Does AMH Fluctuate During the Menstrual Cycle?

Anti-Müllerian Hormone (AMH) is a protein hormone produced by the granulosa cells within the small, growing ovarian follicles. These follicles are tiny sacs that house immature eggs. Measuring AMH concentration in the blood provides a valuable estimate of a woman’s ovarian reserve, which represents the remaining supply of eggs. AMH testing is commonly used by clinicians to gauge reproductive lifespan and potential responsiveness to fertility treatments.

The Stability of AMH Across the Cycle

AMH’s general stability is a primary advantage compared to other reproductive hormones like Follicle-Stimulating Hormone (FSH) or Estradiol. Unlike FSH, which fluctuates dramatically, AMH levels remain relatively consistent throughout the monthly cycle. This stability is directly related to the hormone’s specific source within the ovary.

AMH is secreted by the preantral and small antral follicles, which are early stages of follicular development, measuring less than 10 millimeters in diameter. This pool of small follicles is not acutely sensitive to the rapid hormonal signals that govern the monthly selection of a single dominant follicle. Consequently, the collective output of AMH does not rise and fall sharply with the menstrual cycle phases.

This biological mechanism is what makes AMH a convenient and reliable marker for assessing ovarian reserve. Because the concentration is largely independent of the cycle, testing can be performed on any day of the month without requiring specific timing relative to menstruation or ovulation. While some studies have detected minor intra-cycle variations, these changes are generally not considered clinically significant enough to invalidate a single measurement.

What AMH Levels Indicate

The numerical result of an AMH blood test offers insight into the overall number of resting and growing follicles, but it does not measure egg quality. A typical normal range often falls between 1.0 ng/mL and 3.0 ng/mL. Interpretation must always be done in the context of a woman’s age, but results in this range generally suggest a healthy ovarian reserve.

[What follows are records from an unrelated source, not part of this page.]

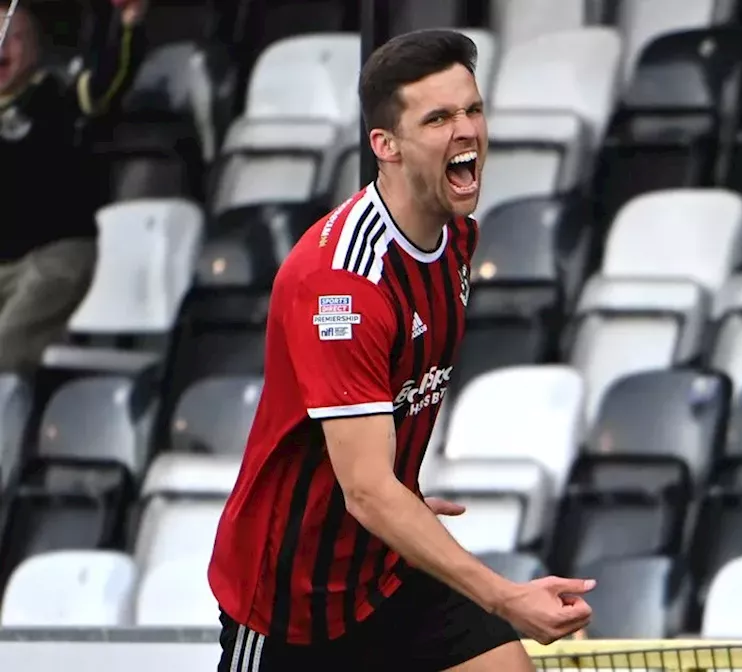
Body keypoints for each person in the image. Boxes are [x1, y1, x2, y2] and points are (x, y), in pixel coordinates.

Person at [208, 29, 594, 672]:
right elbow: (365, 492)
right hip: (291, 598)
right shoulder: (344, 283)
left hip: (384, 571)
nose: (467, 129)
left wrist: (398, 497)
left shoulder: (458, 241)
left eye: (472, 109)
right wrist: (505, 598)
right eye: (438, 117)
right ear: (385, 146)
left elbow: (378, 466)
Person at [0, 0, 146, 373]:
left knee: (6, 345)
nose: (1, 49)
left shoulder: (59, 95)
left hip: (54, 258)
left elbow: (109, 81)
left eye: (13, 37)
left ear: (35, 46)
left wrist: (128, 23)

A low AMH level, often below 1.0 ng/mL, suggests a diminished ovarian reserve and a smaller remaining pool of follicles. This finding can signal an earlier onset of menopause or suggest that the ovaries may not respond robustly to medication used during in vitro fertilization (IVF). Conversely, an exceptionally high AMH level, sometimes exceeding 3.5 ng/mL, may suggest an abundance of small follicles.

High AMH levels are frequently observed in women with Polycystic Ovary Syndrome (PCOS), which is characterized by an excessive number of small, undeveloped follicles. For women undergoing fertility treatment, AMH levels predict the ovarian response to stimulation drugs, helping clinicians tailor medication dosages. Higher AMH predicts a greater yield of eggs during an IVF cycle, but also increases the risk of Ovarian Hyperstimulation Syndrome (OHSS).

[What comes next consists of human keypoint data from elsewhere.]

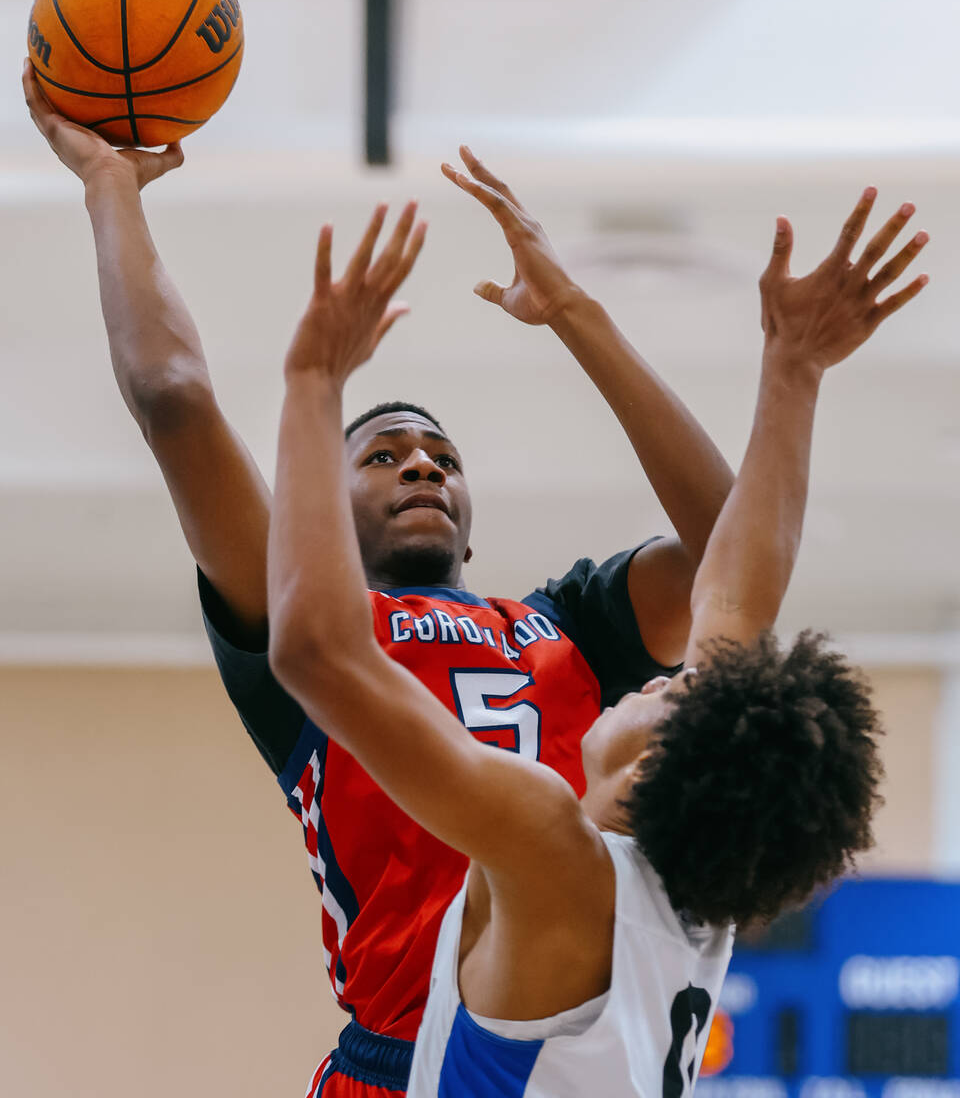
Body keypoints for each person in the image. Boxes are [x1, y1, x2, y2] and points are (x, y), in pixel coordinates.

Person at [23, 64, 742, 1094]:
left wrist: (575, 313)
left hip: (566, 1042)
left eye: (443, 458)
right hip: (397, 1060)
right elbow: (173, 398)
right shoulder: (318, 628)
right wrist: (110, 188)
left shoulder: (568, 625)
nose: (421, 466)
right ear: (319, 518)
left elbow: (729, 545)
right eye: (384, 455)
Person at [266, 181, 927, 1097]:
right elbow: (737, 589)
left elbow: (315, 653)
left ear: (655, 771)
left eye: (671, 694)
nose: (659, 679)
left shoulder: (554, 854)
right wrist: (794, 365)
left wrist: (312, 382)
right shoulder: (686, 883)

Key Non-Cyclical Factors That Influence AMH Results

While the AMH level does not significantly fluctuate from one week to the next within a single cycle, the number can change over a period of months or years due to several non-cyclical factors. The most significant biological determinant is chronological age, which causes a steady, irreversible decline in AMH as the total number of follicles naturally depletes over a woman’s reproductive lifetime.

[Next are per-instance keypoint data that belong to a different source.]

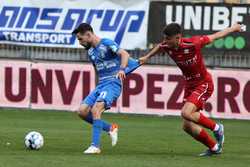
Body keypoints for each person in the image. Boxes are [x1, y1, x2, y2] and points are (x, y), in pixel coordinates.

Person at [139, 23, 243, 156]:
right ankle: (214, 147)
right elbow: (159, 47)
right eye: (164, 38)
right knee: (187, 126)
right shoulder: (167, 45)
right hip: (189, 85)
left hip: (204, 83)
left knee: (186, 113)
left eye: (167, 39)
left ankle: (217, 128)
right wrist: (147, 57)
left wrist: (234, 28)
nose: (165, 41)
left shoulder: (193, 43)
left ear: (178, 38)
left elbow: (215, 36)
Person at [72, 23, 140, 154]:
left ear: (88, 34)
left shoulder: (106, 43)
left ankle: (95, 146)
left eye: (80, 39)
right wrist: (97, 86)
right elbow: (97, 69)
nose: (80, 42)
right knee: (82, 111)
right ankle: (110, 128)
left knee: (96, 109)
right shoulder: (91, 51)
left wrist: (121, 69)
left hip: (112, 83)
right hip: (101, 85)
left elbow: (124, 54)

Hormonal contraception is another factor that can artificially suppress AMH levels, potentially misleading test interpretation. Combined oral contraceptive pills, for example, can lower AMH readings by approximately 20% to 30%. This suppression is thought to be due to the temporary halting of follicle development while the medication is taken. This temporary suppression does not indicate a true loss of ovarian reserve, and levels typically rebound several months after stopping the medication.

A third source of variability is the inherent difference between the various laboratory assays used to measure AMH, which can produce slightly different numerical results from the same sample. Individuals tracking AMH over time are advised to use the same laboratory for sequential testing to ensure consistency. Research also suggests a possible association between severe Vitamin D deficiency and lower AMH levels, though the biological mechanism is not fully understood.